## Task requirements
1. According to the column on what to call travellers, why are the terms "pikey, gyppo, tinker" ruled out? Answer in one to three sentences.
2. Transcribe the passage of the column on what to call travellers from "Rod Liddle: What" up to and including "her (Photo: Getty)".

## Reading text
───
Rod Liddle Rod Liddle

Rod Liddle: What do you call travellers when they are no longer travelling? 

With hordes of them expected to settle in the UK soon, we'd better sort out what to call them

Maria with the Roma couple who allegedly abducted her (Photo: Getty) 
issue 26 October 2013

How should we describe the people who allegedly abducted that little girl in Greece, after a neighbour claimed that they actually paid £850 for her to a passing Bulgarian? It is a minefield we are entering now, having asked this question. Clearly the terms which hitherto some of us may have employed, not always affectionately — pikey, gyppo, tinker — are likely to get you into trouble with the police these days. Probably more trouble than if you, for example, dug up the road to remove a few hundred yards of fibre optic cable, or declined year upon year to pay your taxes. So those three are out.
───
## Data shown
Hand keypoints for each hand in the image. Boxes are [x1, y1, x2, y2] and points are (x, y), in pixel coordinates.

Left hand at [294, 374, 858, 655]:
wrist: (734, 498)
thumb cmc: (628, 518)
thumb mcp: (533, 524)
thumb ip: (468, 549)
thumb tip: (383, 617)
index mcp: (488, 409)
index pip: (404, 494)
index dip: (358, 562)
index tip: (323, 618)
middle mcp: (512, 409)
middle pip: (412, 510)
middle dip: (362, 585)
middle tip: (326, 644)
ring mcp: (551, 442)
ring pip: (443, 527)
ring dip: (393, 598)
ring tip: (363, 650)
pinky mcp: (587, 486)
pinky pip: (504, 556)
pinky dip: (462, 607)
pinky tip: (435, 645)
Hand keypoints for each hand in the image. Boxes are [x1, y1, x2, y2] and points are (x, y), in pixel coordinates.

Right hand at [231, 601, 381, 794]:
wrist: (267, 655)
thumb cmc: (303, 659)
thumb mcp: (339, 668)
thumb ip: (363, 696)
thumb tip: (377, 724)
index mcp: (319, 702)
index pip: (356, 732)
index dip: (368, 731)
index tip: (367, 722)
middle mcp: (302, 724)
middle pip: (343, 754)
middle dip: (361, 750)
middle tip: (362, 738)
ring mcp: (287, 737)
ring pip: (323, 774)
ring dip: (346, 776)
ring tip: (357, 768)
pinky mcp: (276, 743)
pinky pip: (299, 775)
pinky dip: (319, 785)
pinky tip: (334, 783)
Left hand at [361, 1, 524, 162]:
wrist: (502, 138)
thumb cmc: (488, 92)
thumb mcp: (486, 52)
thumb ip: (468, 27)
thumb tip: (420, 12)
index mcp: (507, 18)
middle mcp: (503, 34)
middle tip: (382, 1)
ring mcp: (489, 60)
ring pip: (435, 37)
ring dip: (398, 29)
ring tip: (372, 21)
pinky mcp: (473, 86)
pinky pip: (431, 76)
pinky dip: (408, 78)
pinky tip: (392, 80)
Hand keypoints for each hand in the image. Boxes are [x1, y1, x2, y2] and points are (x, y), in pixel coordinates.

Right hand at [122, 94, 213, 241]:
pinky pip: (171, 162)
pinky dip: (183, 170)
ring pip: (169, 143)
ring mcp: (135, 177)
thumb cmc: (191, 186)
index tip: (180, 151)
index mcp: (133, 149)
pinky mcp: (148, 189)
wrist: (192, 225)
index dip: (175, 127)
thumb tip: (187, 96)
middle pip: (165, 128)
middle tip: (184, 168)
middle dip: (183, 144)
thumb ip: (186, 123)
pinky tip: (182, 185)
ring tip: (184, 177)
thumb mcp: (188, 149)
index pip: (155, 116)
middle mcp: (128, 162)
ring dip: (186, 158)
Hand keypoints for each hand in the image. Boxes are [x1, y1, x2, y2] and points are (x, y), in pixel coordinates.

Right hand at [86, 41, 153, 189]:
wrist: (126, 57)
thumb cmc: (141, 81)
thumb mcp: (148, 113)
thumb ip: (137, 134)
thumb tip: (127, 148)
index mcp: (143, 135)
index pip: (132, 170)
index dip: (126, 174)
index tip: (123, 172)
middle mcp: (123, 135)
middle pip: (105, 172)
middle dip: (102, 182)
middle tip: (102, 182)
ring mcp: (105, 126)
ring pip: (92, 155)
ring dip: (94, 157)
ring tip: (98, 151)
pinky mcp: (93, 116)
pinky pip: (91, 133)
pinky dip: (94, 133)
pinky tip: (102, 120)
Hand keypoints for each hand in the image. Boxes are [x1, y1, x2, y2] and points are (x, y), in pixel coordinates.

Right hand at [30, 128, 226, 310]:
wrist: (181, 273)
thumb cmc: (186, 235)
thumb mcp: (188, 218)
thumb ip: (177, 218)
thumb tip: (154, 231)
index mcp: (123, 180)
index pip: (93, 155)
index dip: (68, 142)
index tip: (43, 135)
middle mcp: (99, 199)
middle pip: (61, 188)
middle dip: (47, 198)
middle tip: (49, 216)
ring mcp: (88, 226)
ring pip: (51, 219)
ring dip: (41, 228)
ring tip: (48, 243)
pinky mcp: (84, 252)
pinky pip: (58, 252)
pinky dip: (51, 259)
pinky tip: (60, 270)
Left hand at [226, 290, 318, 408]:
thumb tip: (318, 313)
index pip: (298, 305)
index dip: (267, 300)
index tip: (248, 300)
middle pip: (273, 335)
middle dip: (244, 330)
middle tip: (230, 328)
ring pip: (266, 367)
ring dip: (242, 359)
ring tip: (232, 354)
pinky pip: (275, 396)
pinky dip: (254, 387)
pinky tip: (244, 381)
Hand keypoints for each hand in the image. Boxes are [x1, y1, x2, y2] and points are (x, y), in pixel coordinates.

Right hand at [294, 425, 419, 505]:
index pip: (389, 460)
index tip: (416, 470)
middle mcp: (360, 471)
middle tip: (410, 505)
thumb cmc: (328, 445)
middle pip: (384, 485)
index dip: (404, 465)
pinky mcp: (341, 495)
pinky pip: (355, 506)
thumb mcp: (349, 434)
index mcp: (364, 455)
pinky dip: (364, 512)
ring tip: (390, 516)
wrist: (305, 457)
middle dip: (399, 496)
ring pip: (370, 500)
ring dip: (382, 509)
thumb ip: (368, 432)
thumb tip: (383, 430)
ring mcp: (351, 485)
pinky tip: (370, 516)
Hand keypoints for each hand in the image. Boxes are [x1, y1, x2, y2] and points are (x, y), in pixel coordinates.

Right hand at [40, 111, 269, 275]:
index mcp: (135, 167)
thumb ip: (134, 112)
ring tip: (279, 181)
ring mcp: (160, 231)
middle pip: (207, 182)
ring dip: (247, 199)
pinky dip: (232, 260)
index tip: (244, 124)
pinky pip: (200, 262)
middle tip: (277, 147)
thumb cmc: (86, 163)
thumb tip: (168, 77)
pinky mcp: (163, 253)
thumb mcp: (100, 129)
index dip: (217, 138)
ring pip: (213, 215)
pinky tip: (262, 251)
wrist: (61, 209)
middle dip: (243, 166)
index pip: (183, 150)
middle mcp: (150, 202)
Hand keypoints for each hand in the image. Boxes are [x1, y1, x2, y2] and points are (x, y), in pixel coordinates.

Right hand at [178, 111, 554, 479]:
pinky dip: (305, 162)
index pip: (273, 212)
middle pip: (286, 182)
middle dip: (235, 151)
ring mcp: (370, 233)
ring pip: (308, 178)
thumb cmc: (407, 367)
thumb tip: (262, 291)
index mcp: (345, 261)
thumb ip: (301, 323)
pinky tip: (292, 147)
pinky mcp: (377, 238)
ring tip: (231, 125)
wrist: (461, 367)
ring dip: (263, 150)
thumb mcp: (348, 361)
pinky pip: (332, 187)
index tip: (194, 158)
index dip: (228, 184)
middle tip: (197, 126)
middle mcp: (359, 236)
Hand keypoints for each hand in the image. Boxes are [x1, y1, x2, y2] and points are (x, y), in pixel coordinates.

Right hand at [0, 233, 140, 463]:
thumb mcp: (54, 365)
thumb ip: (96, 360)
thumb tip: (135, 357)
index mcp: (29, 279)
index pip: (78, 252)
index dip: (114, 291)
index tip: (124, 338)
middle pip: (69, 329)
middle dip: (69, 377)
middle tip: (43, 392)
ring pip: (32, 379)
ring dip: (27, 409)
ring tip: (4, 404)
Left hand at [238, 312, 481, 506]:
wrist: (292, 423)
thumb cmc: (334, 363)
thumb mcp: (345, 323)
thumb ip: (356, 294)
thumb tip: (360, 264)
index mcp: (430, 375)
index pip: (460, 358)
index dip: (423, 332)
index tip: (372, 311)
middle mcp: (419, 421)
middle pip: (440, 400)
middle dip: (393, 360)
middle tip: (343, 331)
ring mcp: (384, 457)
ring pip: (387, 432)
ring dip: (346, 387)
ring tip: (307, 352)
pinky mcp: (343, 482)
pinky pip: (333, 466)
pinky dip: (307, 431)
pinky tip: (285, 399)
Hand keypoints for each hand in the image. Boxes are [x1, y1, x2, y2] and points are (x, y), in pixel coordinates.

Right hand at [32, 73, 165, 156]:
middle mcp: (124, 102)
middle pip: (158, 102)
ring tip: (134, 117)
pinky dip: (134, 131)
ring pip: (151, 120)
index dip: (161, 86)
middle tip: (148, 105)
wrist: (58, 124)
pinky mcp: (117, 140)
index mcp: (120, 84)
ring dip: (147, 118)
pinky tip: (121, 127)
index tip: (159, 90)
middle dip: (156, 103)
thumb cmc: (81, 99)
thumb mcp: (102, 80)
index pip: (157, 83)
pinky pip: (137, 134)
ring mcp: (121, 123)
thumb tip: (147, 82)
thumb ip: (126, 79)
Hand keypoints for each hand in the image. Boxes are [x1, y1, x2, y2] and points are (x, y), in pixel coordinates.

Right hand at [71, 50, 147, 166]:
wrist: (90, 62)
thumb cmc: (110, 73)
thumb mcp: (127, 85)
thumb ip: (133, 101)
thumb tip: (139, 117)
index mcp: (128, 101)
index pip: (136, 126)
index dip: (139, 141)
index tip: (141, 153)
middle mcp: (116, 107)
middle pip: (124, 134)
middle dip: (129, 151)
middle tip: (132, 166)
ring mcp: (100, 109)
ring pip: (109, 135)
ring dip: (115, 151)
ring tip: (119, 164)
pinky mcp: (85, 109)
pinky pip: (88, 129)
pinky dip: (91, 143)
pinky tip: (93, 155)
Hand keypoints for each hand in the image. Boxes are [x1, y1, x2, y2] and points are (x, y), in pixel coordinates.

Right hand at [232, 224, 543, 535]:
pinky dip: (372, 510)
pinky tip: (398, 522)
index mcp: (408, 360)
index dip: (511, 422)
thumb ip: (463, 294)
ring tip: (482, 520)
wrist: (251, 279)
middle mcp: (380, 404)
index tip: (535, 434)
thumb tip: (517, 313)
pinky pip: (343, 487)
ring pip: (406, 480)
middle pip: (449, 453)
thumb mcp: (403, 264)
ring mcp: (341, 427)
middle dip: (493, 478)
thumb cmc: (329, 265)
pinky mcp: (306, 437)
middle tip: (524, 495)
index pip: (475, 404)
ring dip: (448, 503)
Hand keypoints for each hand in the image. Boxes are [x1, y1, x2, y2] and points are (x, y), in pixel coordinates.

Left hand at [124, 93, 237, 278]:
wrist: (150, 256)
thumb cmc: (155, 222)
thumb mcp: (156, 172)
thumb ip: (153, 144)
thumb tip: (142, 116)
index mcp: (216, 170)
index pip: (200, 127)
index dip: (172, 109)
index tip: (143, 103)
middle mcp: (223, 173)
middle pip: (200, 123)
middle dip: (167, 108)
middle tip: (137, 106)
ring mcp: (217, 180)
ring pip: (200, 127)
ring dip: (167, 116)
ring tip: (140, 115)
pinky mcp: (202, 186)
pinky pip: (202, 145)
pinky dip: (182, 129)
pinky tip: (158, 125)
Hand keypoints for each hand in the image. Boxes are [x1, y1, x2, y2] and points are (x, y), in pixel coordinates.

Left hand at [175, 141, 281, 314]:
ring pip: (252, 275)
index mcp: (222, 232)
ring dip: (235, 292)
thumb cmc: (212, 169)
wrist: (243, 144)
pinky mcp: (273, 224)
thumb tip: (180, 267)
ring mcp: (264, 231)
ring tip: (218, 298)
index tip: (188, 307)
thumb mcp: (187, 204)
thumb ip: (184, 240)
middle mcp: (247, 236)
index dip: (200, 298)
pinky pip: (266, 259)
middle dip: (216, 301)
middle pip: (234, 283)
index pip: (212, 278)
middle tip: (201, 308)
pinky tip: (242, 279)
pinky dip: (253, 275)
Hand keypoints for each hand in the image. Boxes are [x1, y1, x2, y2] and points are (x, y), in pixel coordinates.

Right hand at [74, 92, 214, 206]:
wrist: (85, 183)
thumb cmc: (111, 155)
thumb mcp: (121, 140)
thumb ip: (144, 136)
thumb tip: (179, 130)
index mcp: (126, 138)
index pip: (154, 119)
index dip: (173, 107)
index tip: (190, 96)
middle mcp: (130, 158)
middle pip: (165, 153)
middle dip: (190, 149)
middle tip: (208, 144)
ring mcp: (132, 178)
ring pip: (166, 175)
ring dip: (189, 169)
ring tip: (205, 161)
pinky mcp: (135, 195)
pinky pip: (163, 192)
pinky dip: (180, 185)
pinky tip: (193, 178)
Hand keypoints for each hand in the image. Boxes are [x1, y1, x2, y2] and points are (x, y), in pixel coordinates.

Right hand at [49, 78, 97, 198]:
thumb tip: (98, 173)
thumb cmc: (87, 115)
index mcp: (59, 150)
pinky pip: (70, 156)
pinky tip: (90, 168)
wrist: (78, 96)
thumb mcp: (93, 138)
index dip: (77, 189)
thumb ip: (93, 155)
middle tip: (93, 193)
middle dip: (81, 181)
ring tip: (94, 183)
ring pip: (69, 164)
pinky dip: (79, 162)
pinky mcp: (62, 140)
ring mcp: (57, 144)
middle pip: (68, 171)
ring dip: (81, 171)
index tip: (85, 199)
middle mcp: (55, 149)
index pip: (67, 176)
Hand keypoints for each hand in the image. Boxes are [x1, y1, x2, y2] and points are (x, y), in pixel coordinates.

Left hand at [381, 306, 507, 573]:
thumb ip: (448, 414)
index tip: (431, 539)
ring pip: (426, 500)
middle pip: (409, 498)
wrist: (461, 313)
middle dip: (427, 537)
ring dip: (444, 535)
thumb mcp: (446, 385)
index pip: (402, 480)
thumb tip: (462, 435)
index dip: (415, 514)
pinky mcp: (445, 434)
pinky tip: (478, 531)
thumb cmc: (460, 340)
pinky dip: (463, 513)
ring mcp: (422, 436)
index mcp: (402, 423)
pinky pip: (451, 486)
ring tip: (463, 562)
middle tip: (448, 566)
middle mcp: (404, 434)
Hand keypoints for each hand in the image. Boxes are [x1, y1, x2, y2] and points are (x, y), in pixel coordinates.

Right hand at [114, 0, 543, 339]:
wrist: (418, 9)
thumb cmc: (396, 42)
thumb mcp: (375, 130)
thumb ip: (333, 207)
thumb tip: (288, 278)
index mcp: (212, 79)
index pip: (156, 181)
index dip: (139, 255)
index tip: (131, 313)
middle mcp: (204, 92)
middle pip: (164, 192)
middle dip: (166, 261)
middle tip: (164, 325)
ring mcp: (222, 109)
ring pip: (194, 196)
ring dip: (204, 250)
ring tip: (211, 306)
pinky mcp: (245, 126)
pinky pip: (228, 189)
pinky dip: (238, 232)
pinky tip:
───
## Solutions
1. They are ruled out because using them is likely to get a person into trouble with the police these days. The column adds that this may be more trouble than digging up a road to remove fibre optic cable or refusing year after year to pay taxes.

2.
Rod Liddle: What do you call travellers when they are no longer travelling? 

With hordes of them expected to settle in the UK soon, we'd better sort out what to call them

Maria with the Roma couple who allegedly abducted her (Photo: Getty)